The high proportion of avoidable blindness, with half being attributable to cataract alone and uncorrected refractive errors being responsible for 57% of moderate visual impairment, means that appropriate and accessible refraction and surgical services need to be provided. If priority attention is not given, the number of blind and severely visually impaired adults in Nigeria will increase by >40% over the next decade.
确定40岁及以上成年人失明和视力损害的原因。
采用与规模成比例概率的多阶段、分层、整群随机抽样方法,确定一个具有全国代表性的15027名40岁及以上人群的样本。使用简化对数最小分辨角(logMAR)滚动E字视力表测量远视力。临床检查包括对所有受试者进行基本眼部检查,以及对任何一只眼睛视力低于6/12的受试者进行更详细的检查。对任何一只眼睛视力低于6/12的所有受试者确定视力丧失原因。

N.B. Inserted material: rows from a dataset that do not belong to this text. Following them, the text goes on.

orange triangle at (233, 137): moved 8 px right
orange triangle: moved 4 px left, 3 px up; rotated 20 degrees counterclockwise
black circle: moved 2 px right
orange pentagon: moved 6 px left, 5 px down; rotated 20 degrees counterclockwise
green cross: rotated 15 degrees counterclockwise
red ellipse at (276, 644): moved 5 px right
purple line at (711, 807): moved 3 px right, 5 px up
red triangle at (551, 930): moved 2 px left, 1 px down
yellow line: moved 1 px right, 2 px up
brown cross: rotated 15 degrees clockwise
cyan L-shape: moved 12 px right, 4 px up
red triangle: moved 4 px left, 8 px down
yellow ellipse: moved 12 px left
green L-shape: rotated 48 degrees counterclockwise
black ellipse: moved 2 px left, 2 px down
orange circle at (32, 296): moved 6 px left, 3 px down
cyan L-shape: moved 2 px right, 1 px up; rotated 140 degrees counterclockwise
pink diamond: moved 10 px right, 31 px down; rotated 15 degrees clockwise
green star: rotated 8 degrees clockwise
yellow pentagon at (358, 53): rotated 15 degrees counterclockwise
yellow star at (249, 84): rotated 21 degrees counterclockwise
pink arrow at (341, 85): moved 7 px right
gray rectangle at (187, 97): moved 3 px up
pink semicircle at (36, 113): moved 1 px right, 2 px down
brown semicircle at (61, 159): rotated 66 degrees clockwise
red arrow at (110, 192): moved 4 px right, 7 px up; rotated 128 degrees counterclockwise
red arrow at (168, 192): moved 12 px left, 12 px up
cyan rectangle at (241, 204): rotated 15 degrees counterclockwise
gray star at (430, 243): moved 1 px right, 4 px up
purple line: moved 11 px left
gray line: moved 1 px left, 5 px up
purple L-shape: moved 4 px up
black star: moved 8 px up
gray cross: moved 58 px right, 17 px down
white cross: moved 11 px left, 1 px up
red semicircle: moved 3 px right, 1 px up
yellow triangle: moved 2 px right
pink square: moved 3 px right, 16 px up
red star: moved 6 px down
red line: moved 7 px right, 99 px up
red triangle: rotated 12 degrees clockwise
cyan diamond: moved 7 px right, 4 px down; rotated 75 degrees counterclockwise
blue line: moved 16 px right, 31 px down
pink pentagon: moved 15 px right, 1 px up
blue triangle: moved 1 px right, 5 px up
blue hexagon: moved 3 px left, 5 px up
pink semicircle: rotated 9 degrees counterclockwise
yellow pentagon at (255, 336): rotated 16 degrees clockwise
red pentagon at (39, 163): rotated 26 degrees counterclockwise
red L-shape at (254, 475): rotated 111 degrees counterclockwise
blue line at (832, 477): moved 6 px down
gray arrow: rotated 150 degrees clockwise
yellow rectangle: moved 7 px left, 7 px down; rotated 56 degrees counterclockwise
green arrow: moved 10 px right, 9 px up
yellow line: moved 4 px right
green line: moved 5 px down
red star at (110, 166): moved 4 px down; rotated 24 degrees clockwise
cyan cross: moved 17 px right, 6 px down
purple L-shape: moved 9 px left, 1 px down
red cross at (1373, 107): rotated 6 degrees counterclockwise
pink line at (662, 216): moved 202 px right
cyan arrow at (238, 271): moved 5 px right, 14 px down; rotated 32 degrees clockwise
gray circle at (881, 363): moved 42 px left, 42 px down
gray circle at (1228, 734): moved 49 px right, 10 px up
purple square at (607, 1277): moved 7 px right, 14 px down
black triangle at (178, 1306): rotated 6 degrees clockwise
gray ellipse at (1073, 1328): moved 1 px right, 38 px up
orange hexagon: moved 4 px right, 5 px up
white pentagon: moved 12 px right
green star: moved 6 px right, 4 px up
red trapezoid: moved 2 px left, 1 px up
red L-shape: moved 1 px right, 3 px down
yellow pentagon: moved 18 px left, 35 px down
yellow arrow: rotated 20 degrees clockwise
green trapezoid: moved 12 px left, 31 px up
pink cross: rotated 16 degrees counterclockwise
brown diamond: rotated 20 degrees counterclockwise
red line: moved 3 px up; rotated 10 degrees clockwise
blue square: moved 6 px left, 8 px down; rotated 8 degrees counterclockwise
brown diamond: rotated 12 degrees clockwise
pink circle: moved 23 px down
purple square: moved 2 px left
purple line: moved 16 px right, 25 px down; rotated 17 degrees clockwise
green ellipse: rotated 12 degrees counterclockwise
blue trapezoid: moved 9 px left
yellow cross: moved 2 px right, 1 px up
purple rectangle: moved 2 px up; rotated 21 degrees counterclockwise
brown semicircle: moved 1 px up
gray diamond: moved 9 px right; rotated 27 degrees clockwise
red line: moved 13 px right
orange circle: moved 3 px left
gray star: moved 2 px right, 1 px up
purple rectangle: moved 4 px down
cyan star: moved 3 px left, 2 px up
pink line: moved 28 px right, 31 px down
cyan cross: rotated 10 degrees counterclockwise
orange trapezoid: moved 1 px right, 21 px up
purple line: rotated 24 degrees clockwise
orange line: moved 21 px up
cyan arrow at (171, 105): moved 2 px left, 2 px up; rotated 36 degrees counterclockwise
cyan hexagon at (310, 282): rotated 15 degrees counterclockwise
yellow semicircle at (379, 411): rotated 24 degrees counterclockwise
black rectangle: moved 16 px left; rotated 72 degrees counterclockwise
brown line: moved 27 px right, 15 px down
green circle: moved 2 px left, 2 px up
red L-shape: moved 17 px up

在统计的15122名40岁及以上人群中,13599人(89.9%)接受了检查。在84%的病例中,失明是可避免的。未矫正屈光不正导致57.1%的中度(<6/18 - 6/60)视力损害。白内障(43%)是失明(<3/60)的最常见原因。白内障相关失明的患病率为1.8%(95%可信区间:1.57 - 2.05),青光眼相关失明的患病率为0.7%(95%可信区间:0.55 - 0.88)。年龄增长与所有主要致盲疾病的患病率增加相关。女性、文盲以及东北部地缘政治区的居民患白内障导致失明和严重视力损害的几率显著更高。
可避免失明的比例很高,其中一半仅归因于白内障,未矫正屈光不正导致57%的中度视力损害,这意味着需要提供适当且可及的验光和手术服务。如果不给予优先关注,尼日利亚失明和严重视力损害的成年人数量在未来十年将增加超过40%。